## Provided text
*****

In 1986, Coggeshall Development Corp. and Coggeshall Marine, Inc. ("Coggeshall") purchased approximately 20.3 acres from the State of Rhode Island Port Authority ("RIPA"). This land had been the site of a small boat basin ("Bend Boat Basin") maintained by the United States Navy ("Navy") in Portsmouth, Rhode Island. RIPA acquired the land by conveyance from the General Services Administration ("GSA") when it was surplused by the Navy sometime in early 1978.

The GSA deed to RIPA provided in part:

The Grantor hereby grants the Grantee all sewer lines located within said parcels 1 and 2, along with the perpetual and assignable right to connect at the boundary of Grantee's property with certain sewer mains owned by Grantor and located on other land of Grantor. Grantor covenants that it will maintain its sewer mains and appurtenances which connect sewer lines in the fee area to the City of Newport's public sewer system. (Emphasis added).

In its deed to Coggeshall, RIPA granted "all those rights and easements appertaining thereto granted to Grantor [RIPA] by the [GSA] Deed."

The Navy occupies the land adjacent to the Bend Boat Basin. Through this adjacent land pass the sewer lines leading from the Bend Boat Basin to the Newport sewer plant. Coggeshall submitted a rezoning request to the Portsmouth Planning Board for approval to construct residential condominiums in the Bend Boat Basin area. The town requested views from the Navy on the proposal.

On April 15, 1987, the Navy notified the Planning Board that it was setting a 12,000 gallon per day sewer discharge limit for the Bend Boat Basin area and that no future increase of this limit could be obtained through the Navy's utilities. Subsequently, this same information was communicated to Coggeshall by the Navy on April 26, 1988. Thereafter, GSA adopted the Navy's position in this respect.

*****

## Dataset rows
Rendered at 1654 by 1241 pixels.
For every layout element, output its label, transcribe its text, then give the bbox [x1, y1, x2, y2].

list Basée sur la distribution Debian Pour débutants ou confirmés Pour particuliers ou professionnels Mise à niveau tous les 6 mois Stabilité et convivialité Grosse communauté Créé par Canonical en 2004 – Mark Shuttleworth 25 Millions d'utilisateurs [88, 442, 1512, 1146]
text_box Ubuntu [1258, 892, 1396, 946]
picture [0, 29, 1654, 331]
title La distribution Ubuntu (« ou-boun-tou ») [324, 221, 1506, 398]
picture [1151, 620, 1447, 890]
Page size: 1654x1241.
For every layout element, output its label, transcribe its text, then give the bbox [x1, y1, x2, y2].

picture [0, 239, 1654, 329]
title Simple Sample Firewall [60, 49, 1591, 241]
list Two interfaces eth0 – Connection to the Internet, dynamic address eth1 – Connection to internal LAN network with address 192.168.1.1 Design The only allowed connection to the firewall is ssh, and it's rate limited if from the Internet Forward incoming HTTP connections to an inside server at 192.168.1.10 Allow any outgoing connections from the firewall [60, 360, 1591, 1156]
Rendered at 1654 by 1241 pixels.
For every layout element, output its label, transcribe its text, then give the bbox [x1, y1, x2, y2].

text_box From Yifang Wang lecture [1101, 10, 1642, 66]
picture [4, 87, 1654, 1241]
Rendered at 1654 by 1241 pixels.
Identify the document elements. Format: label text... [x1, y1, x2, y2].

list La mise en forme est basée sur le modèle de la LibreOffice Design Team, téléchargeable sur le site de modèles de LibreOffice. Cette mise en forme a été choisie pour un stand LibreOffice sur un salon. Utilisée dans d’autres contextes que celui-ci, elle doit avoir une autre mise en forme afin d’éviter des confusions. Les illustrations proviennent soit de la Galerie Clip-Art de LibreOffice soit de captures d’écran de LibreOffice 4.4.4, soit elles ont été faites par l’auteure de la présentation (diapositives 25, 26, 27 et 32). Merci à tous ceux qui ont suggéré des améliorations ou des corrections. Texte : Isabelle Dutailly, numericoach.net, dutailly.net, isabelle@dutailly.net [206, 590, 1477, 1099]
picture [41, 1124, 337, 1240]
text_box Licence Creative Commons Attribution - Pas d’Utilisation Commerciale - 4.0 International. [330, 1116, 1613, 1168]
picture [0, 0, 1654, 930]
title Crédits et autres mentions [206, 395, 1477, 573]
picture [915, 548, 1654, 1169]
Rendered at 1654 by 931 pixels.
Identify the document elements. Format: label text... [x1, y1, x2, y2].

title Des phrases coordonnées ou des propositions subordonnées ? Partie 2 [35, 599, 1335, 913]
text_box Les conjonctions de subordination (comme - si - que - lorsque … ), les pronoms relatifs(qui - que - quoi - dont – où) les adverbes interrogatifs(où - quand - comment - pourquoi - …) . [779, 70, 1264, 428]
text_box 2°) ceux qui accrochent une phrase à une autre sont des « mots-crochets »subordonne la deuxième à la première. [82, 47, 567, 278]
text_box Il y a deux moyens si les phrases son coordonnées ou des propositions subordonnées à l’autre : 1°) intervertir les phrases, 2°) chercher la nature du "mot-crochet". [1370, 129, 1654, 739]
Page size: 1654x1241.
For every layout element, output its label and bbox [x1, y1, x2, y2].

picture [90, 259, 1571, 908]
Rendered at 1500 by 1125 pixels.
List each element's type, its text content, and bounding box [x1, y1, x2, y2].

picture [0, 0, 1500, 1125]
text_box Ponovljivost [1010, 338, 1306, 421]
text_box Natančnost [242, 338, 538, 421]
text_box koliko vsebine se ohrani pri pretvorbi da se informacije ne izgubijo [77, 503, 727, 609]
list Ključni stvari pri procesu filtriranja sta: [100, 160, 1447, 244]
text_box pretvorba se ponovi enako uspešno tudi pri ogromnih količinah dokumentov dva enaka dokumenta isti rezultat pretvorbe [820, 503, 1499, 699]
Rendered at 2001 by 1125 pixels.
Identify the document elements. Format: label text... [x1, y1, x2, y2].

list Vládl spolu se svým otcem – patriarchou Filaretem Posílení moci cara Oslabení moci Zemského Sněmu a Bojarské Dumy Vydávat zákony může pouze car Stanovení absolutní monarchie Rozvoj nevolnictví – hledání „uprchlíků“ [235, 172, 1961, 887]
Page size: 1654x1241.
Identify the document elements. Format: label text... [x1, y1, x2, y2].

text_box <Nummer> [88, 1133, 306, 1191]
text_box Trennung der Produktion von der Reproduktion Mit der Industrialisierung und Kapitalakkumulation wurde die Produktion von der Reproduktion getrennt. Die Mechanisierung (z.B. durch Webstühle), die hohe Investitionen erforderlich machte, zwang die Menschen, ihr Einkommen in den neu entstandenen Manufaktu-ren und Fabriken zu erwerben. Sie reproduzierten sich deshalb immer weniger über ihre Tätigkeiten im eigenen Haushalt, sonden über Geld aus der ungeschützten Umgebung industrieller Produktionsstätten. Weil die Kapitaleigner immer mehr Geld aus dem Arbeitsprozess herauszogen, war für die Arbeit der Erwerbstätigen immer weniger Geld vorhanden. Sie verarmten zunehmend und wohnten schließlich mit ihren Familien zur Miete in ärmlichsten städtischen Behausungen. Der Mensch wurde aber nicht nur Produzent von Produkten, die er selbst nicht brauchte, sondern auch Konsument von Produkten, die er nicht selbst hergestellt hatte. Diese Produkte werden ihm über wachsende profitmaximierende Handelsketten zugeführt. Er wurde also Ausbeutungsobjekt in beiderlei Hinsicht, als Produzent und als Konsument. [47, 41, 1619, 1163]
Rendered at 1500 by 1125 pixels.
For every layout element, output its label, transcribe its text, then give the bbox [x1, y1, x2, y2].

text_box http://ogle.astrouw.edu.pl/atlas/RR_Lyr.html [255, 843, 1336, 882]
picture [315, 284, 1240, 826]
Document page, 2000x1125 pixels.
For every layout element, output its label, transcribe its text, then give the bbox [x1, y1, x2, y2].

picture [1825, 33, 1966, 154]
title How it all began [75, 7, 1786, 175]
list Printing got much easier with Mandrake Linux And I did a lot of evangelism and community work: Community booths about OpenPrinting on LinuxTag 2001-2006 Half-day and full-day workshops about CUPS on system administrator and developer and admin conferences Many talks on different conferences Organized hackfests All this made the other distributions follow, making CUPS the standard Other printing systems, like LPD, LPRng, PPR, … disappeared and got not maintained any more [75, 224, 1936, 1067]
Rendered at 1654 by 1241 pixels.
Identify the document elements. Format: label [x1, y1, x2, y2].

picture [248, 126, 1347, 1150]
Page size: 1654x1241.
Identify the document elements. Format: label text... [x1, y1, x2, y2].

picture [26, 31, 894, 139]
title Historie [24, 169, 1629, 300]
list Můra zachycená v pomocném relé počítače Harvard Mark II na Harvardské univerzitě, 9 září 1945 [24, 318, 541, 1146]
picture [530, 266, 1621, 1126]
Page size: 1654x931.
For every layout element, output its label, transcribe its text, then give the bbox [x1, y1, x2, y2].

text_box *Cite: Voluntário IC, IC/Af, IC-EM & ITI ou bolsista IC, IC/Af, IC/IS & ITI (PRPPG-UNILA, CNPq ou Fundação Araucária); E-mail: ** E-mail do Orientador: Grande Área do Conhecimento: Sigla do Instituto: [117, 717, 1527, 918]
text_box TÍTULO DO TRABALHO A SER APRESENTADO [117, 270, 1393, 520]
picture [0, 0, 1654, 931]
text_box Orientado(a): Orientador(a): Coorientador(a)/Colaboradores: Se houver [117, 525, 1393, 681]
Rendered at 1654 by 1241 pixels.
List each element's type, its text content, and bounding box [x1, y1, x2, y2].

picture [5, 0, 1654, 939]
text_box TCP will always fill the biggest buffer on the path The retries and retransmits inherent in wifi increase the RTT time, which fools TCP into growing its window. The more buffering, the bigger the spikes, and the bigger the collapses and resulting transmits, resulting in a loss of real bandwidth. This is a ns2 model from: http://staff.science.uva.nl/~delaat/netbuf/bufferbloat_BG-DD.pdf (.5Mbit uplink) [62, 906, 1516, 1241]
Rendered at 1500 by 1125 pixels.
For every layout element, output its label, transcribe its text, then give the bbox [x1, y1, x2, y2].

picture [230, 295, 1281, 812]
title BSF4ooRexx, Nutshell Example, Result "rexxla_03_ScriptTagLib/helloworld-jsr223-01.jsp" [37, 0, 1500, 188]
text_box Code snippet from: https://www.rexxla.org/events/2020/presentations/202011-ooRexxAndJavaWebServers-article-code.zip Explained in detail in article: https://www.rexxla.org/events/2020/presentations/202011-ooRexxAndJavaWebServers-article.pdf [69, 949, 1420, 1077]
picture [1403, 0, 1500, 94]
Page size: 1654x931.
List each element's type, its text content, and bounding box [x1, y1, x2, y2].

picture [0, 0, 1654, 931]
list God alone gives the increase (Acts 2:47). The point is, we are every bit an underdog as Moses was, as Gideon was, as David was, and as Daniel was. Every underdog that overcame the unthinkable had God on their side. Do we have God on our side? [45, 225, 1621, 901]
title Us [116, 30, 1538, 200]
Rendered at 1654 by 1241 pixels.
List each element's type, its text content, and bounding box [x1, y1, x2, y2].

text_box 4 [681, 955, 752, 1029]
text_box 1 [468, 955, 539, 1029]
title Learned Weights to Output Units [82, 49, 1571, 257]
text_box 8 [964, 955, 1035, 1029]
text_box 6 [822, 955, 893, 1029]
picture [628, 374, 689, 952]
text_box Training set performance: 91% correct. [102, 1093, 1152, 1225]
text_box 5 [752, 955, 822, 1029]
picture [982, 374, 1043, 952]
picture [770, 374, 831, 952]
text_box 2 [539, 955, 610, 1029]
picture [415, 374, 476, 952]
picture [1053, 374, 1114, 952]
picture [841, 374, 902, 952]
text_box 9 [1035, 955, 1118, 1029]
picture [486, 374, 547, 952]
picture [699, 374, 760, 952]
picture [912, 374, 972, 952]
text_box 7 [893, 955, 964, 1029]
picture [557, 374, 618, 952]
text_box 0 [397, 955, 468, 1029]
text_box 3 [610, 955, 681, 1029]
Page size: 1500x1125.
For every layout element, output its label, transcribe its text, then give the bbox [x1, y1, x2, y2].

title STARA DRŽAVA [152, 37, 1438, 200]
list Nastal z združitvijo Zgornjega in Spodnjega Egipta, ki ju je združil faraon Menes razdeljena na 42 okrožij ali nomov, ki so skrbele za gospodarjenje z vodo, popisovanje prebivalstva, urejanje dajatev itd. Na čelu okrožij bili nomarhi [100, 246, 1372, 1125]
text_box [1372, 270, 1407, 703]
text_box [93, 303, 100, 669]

*****

Extract the entire text about the Bend Boat Basin land and its sewer rights, word for word.

In 1986, Coggeshall Development Corp. and Coggeshall Marine, Inc. ("Coggeshall") purchased approximately 20.3 acres from the State of Rhode Island Port Authority ("RIPA"). This land had been the site of a small boat basin ("Bend Boat Basin") maintained by the United States Navy ("Navy") in Portsmouth, Rhode Island. RIPA acquired the land by conveyance from the General Services Administration ("GSA") when it was surplused by the Navy sometime in early 1978.

The GSA deed to RIPA provided in part:

The Grantor hereby grants the Grantee all sewer lines located within said parcels 1 and 2, along with the perpetual and assignable right to connect at the boundary of Grantee's property with certain sewer mains owned by Grantor and located on other land of Grantor. Grantor covenants that it will maintain its sewer mains and appurtenances which connect sewer lines in the fee area to the City of Newport's public sewer system. (Emphasis added).

In its deed to Coggeshall, RIPA granted "all those rights and easements appertaining thereto granted to Grantor [RIPA] by the [GSA] Deed."

The Navy occupies the land adjacent to the Bend Boat Basin. Through this adjacent land pass the sewer lines leading from the Bend Boat Basin to the Newport sewer plant. Coggeshall submitted a rezoning request to the Portsmouth Planning Board for approval to construct residential condominiums in the Bend Boat Basin area. The town requested views from the Navy on the proposal.

On April 15, 1987, the Navy notified the Planning Board that it was setting a 12,000 gallon per day sewer discharge limit for the Bend Boat Basin area and that no future increase of this limit could be obtained through the Navy's utilities. Subsequently, this same information was communicated to Coggeshall by the Navy on April 26, 1988. Thereafter, GSA adopted the Navy's position in this respect.